▶ **Extrait du texte**
-=-=-
Tahiti, le 25 juin 2024 - Ce mardi, un jeune homme comparaissait devant le tribunal correctionnel pour violences conjugales. Une affaire singulière où la responsabilité de la victime était également mise en cause. Rivalisant d’immaturité durant la séance, les deux ex-compagnons ont même réussi à agacer le procureur de la République.
 
L’affaire qui était audiencée ce mardi par le tribunal correctionnel aurait pu être vite décidée à en croire les charges retenues contre le prévenu : harcèlement et violences entraînant une incapacité de travail envers une ex-conjointe. Un cas, à première vue classique, qui a finalement demandé au tribunal de creuser un peu plus l’affaire. En cause, les circonstances ambivalentes de ces violences et surtout une victime peu convaincante, embourbée dans ses propres contradictions.
 
Convoqué en premier à la barre, le prévenu s’est pourtant très vite retrouvé dos au mur, accablé par les témoignages de la victime : “On se disputait, je disais que j'allais le quitter pour l'énerver car je savais qu'il n'arrivait pas à gérer ses émotions. Du coup, il m’a attrapée, m'a plaquée contre le lit et a mis ses doigts dans mon vagin à deux reprises. Pendant qu'il bougeait ses doigts, il me regardait en souriant. C'est là que je lui ai dit que c'était grave et que j'allais porter plainte pour agression sexuelle”, avait expliqué la victime lors de sa première déposition à la police. Interpellées, les forces de l'ordre lui ont donc demandé si c'était la première fois et la victime confiait déjà à l'époque que ce genre de violence était récurent dans leur couple. “Une fois, dans la salle de bain, il m'a mise par terre et m'a donné des coups de pied dans le dos, tandis qu'une autre fois, il m'a immobilisée contre un mur et m'a donné des coups de tête pour m'empêcher de parler.”
 
Interrogé par le tribunal sur de possibles explications, le prévenu a préféré botter en touche : “Je ne me souviens pas vraiment de tout ça”, a-t-il répondu. “Ça ne s'est pas passé comme ça”, semblait-il dire aussi. Est ensuite venu le témoignage de la sœur de la victime : “C'est un homme jaloux et je savais qu'il était violent. Je le voyais dans les yeux de ma sœur lorsqu'elle venait à la maison. Une fois, je suis rentrée sans prévenir et ma sœur a eu vraiment peur, elle a sursauté. C'est là que j'ai vu qu'elle était traumatisée par lui.” Pour autant, l'anecdote semblait mardi faire sourire le prévenu, d'ailleurs rappelé à l'ordre par le président du tribunal pour son attitude, sa nonchalance.
-=-=-
▶ **Données fournies**
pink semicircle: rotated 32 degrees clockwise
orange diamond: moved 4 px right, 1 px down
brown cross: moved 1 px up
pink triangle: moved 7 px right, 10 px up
-=-=-
▶ **Énoncé du problème**
Rédigez la suite du compte rendu d'audience sur l'affaire de violences conjugales jugée à Tahiti, à partir de sa dernière phrase.

▶ **Réponse à l'énoncé**
Une victime pas si innocente
 
Si le prévenu a plus ou moins reconnu les faits de violences, ce dernier a toutefois insisté sur la notion de violence mutuelle. “J'étais obligé d'utiliser la force avec elle. Lorsqu'elle dit que je la plaquais contre un mur, au sol ou sur le lit, c'était parce qu'elle voulait me crever les yeux avec ses ongles. J'immobilisais ses mains car sinon, elle voulait s'attaquer à mes testicules”, s'est défendu le prévenu. Des anecdotes qui ont à leur tour fait sourire la victime, mais pas le tribunal. Appelée à la barre pour se justifier, la victime a d'ailleurs vite déchanté, reconnaissant avoir été également “violente mais pas plus que de raison”. Une version qui, toutefois, ne colle pas avec bon nombre de détails dans cette affaire. À l'exemple de l'agression sexuelle décrite précédemment où, au final, il s'agissait de la victime qui s'était rendue chez le jeune homme à 4 heures du matin, bien décidée à retourner son appartement, pensant que ce dernier la trompait. Et concernant l'agression sexuelle, le prévenu est catégorique : “Elle est venue chez moi, s'est déshabillée et a mis son vagin au-dessus de ma tête. (…) C'est son jeu à elle de venir sur moi.” Une déclaration qui a, une fois de plus, fait sourire l'intéressée. Une fois de trop pour le procureur de la République.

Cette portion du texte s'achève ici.